## [Request]
Each line holding the word "weight" must appear in the answer, copied from the entries.

## [Extracted data]
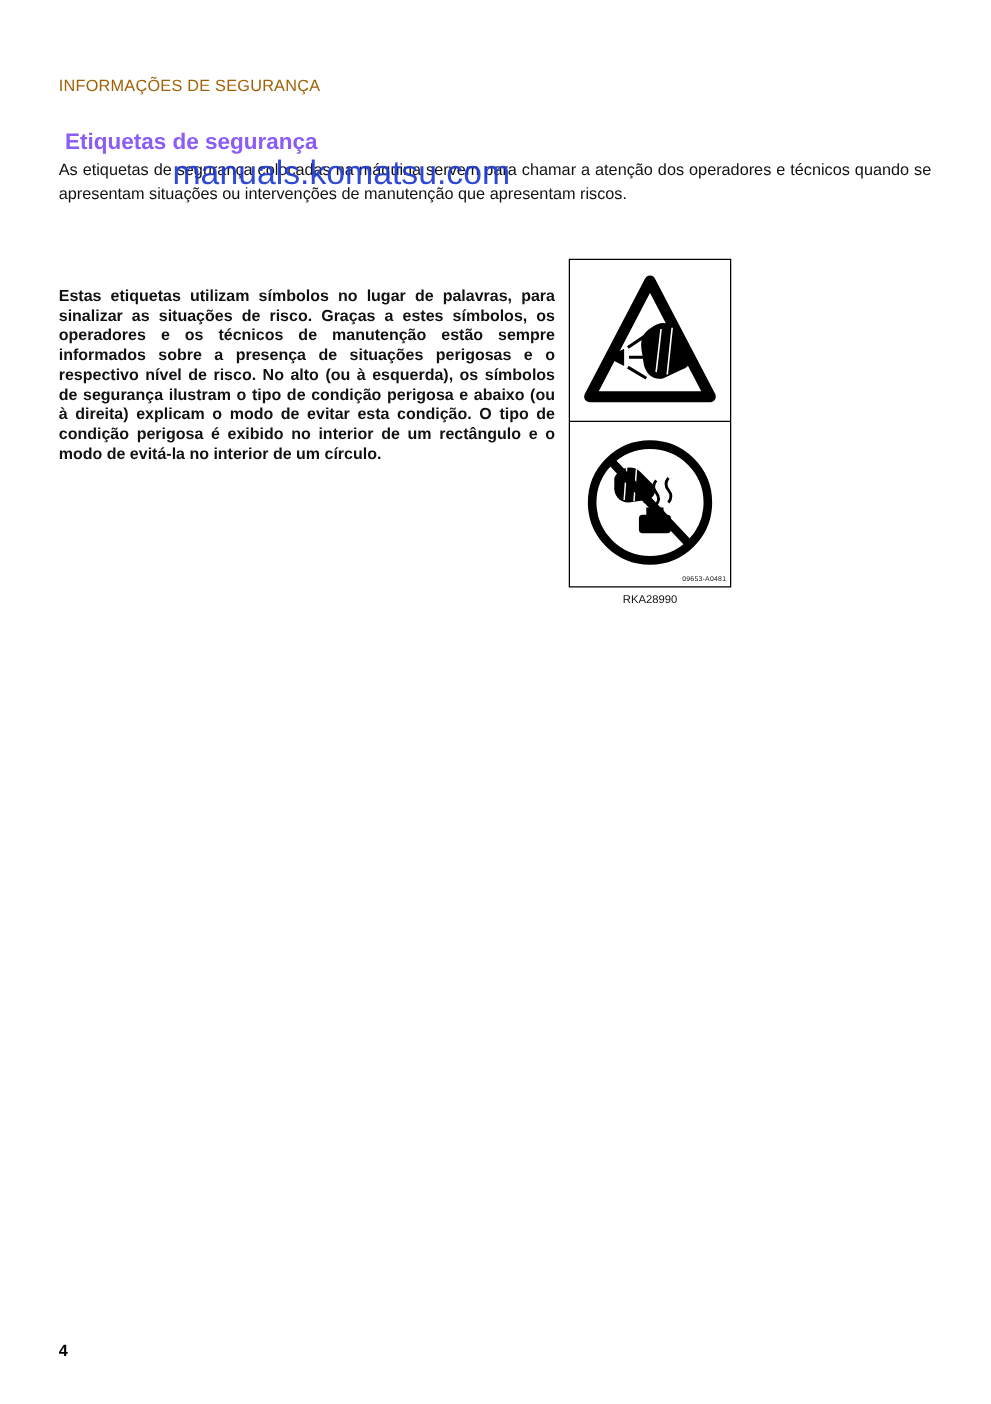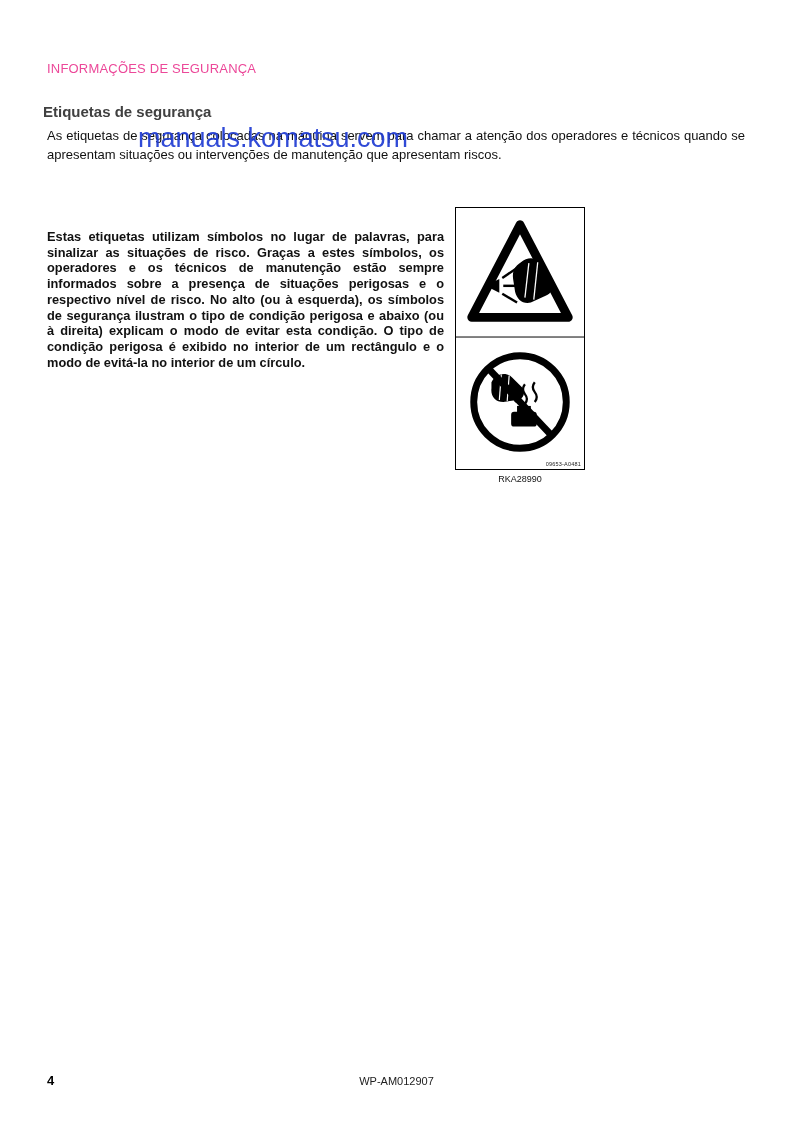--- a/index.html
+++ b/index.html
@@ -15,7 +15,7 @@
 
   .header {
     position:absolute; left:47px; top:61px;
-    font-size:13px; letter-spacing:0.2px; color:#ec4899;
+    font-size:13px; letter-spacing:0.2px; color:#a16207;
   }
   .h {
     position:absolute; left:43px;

--

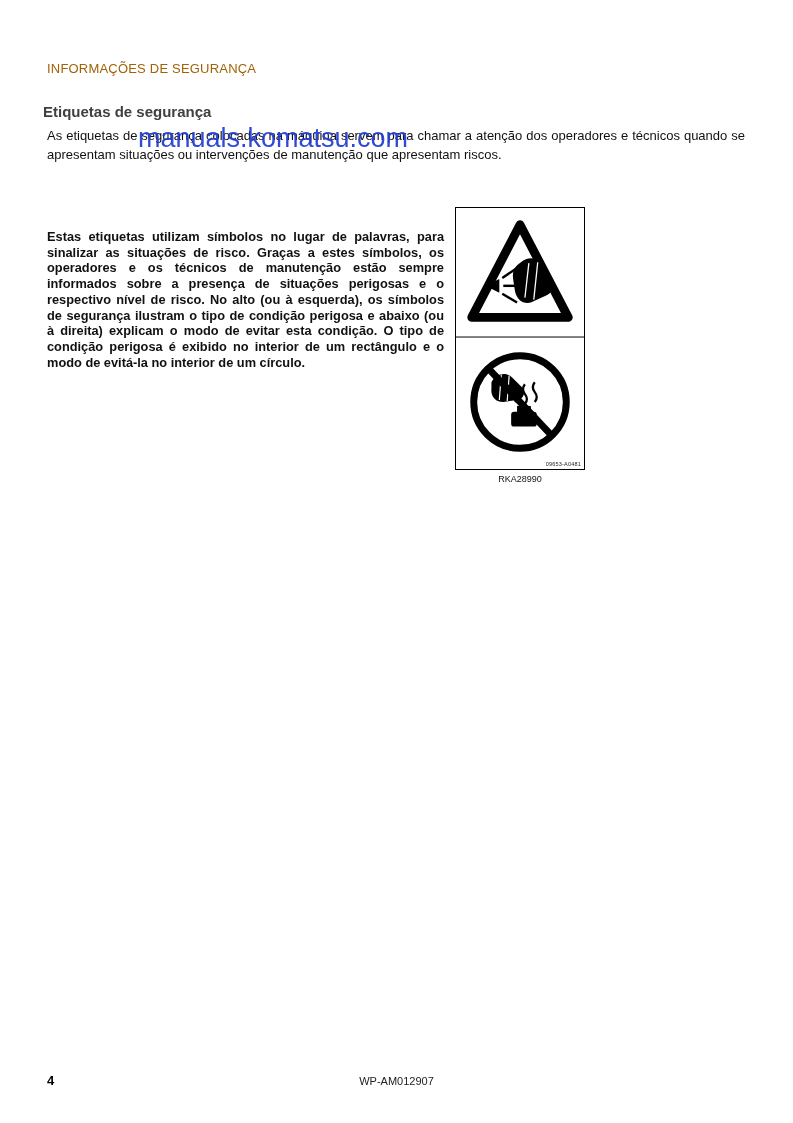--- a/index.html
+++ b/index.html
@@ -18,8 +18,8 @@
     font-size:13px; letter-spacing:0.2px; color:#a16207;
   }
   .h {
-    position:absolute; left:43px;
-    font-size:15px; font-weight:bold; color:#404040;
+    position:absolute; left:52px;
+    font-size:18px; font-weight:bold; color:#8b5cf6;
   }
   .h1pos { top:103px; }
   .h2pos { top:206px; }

## [Exercise response]
-    font-size:15px; font-weight:bold; color:#404040;
+    font-size:18px; font-weight:bold; color:#8b5cf6;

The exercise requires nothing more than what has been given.